Todd Snyder got his groove back. It’s not that the label wasn’t popping prior to the designer’s Pitti Uomo runway moment last year, or before last September’s fantastic New York comeback. But it was in stealth mode, opening stores and strengthening its bases. “This has been a great opportunity to express myself in a unique way,” said Snyder at a preview, “this is where I throw caution in the wind. I don’t care about what sells,” he continued. “It drives my team crazy.”

This energy has done Snyder good. For fall he looked at “the push and pull between something strict, like a school uniform, and its dismantling.” Snyder was making a point about breaking some of the rigidity in menswear here. “I’m just taking the piss,” Snyder joked, holding up an unlined double breasted cashmere coat with oversized lapels and askew pockets: “We’re breaking the codes.” It was the kind of piece you want to run out of the showroom with and never look back.

There were schoolboy notes in tailored shorts and white socks with moccasins, and some Snyderisms, including military references (those Eisenhower jackets) and “Snyder Olive” (“most designers have a navy or gray, I have this,” he said).
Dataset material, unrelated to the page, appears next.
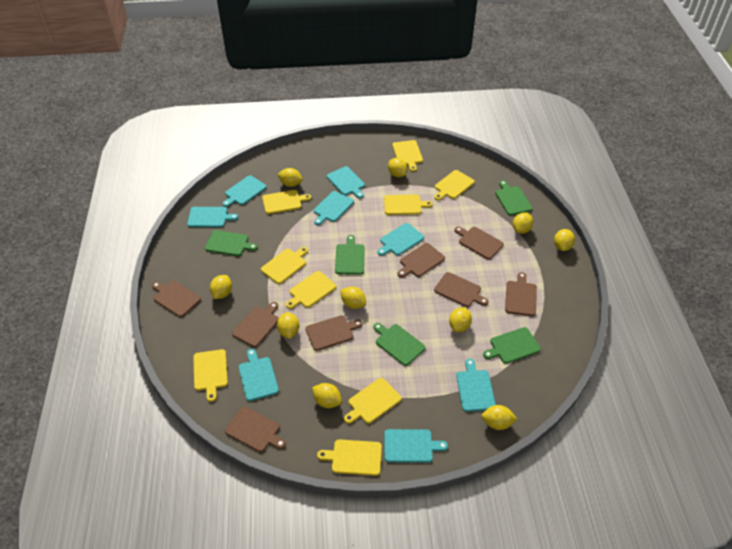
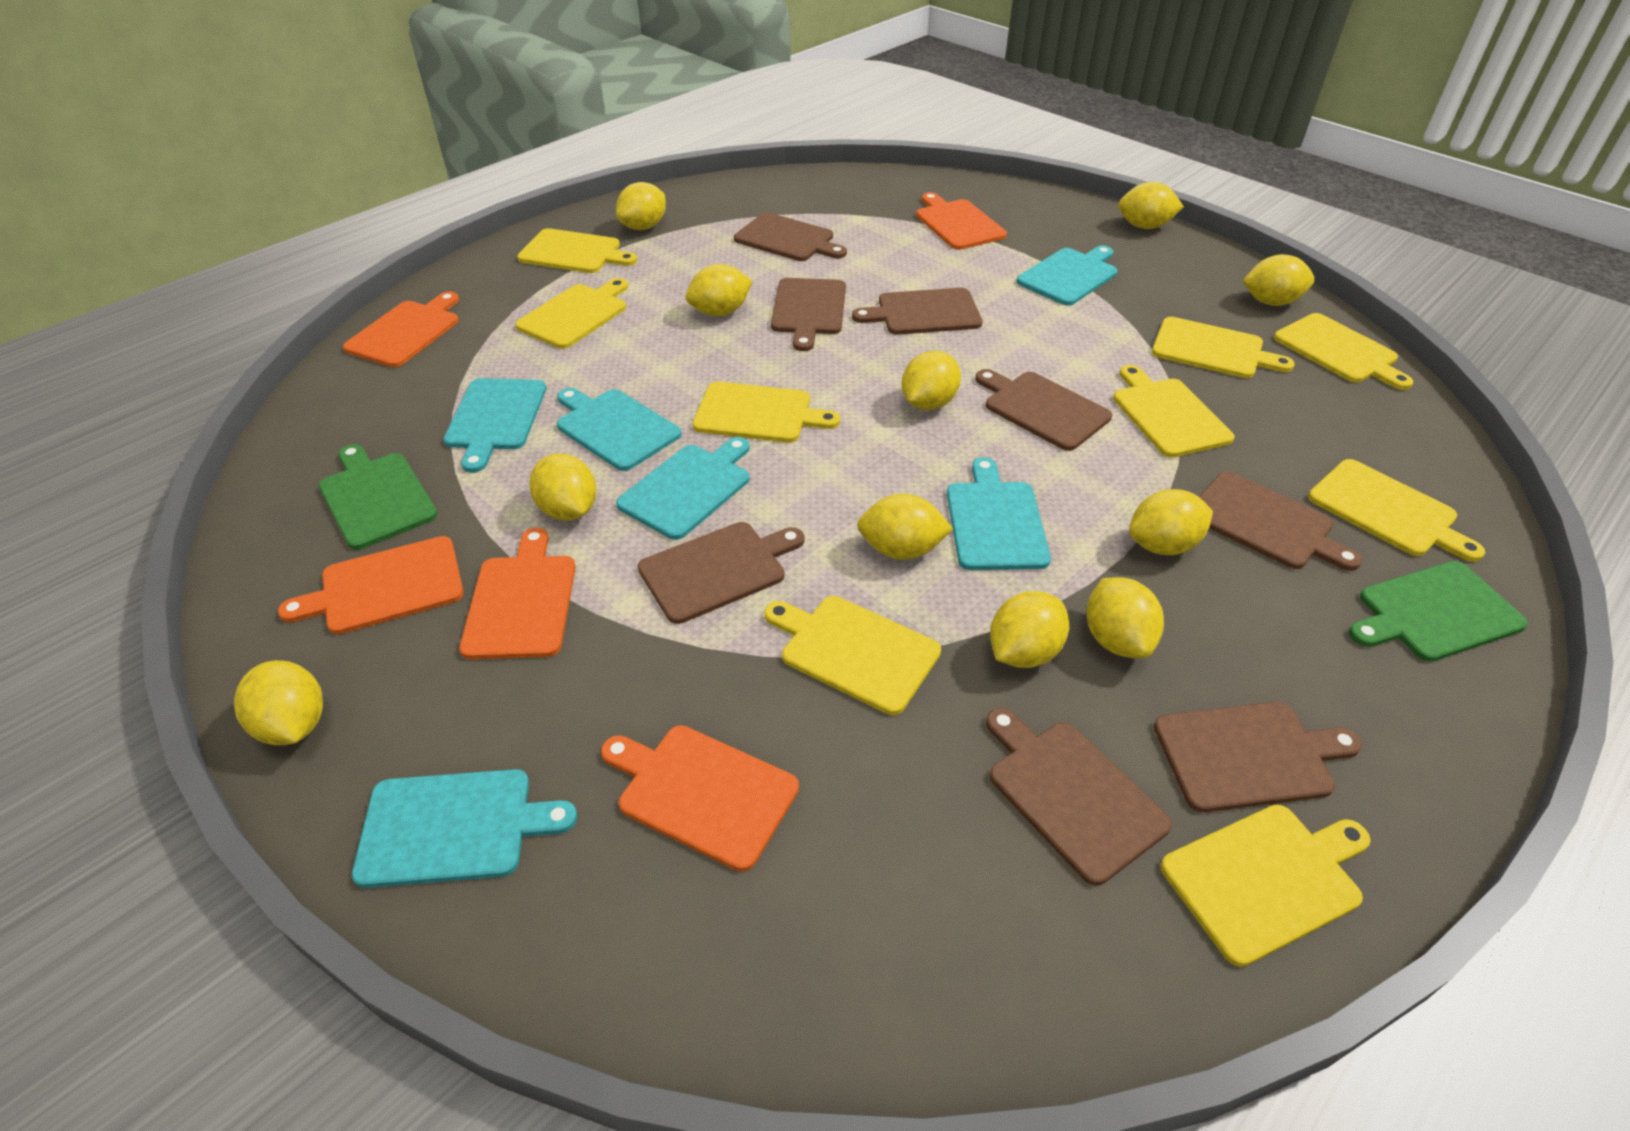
green cutting board: [205,230,258,256] [335,235,365,275] [373,323,425,366] [483,327,541,364] [495,180,533,216] = 5 -> [319,444,437,550] [1349,561,1528,662] = 2
orange cutting board: none = 0 -> [278,536,464,635] [343,291,459,367] [459,528,576,659] [601,725,799,872] [916,192,1007,250] = 5
turquoise cutting board: [187,207,238,227] [223,175,267,207] [239,349,279,401] [314,191,354,225] [327,166,365,199] [377,223,424,256] [384,429,448,463] [456,359,496,412] = 8 -> [352,769,577,888] [443,378,547,473] [557,388,682,471] [616,437,750,540] [947,457,1051,570] [1016,245,1117,306] = 6
yellow lemon: [210,275,232,299] [277,168,303,187] [277,312,299,339] [312,383,342,408] [341,286,366,309] [388,158,407,177] [449,307,472,332] [482,405,517,430] [513,212,533,234] [554,229,575,251] = 10 -> [234,660,323,745] [529,454,596,521] [616,182,666,230] [686,264,753,316] [857,494,953,560] [902,351,961,410] [990,591,1069,668] [1086,577,1164,658] [1118,182,1184,229] [1129,489,1213,555] [1243,254,1315,306] = 11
But the headline here is that Snyder is a true romantic. This season was an elegant balance of sumptuous colors (powdery pinks, steel and obsidian blues, chocolate browns) and fabulous textures in mohairs, velvets, leathers, brocades, “gutsy tweeds,” silks, rayons, cashmeres, boiled wools, alpaca, (hey, it was a long show); plus the right proportions in the suiting.

Snyder said he was going for the “big slouchy” feel that’s come back into fashion. Cut in lush crepes, his suits had enough body to hold their shape but were slinky enough to cling and drape in the right places. Together with graphic “grandad knits” and additional velvet and satin suiting paired with frisky, silky shirts, he found a winning formula with some serious sex appeal, even if the overall effect didn’t read as effortless as last season.

It was a renowned celebrity stylist who pushed Snyder to return to the runway, he said, which has also influenced his collection. Have you noticed how good some of Hollywood’s leading men look in Todd Snyder? Chris Evans, Sebastian Stan, Adam Brody… It’s kind of hard not to. “A lot of these celebrities don’t just want to look good, they want to be part of the conversation,” said Snyder. Internet thirst aside, there are serious benefits to looking good on the red carpet past the black tux. See how well ]-dressed men from Timothée Chalamet to Colman Domingo have raised their profiles by showcasing their sartorial chops. The velvet and silk tailoring seen here was made for red carpet heartthrobs, including Broadway stars Tom Francis and Aaron Tveit, who sat front row. “This one is going to fly right after the show,” said Snyder of the steel blue suit in look 20.

It should be noted that Snyder is the only dedicated menswear designer on the NYFW calendar this season. “It’s… depressing,” he said, “Where did everyone go?” Most of his colleagues have left for Paris or launched women’s collections (or both). “Being a New York brand, I think it’s important to be here,” he continued. It helps that much of Snyder’s business is direct-to-consumer: he decides when and how he shows. But those are technicalities. The fact is that it’s great to have him back.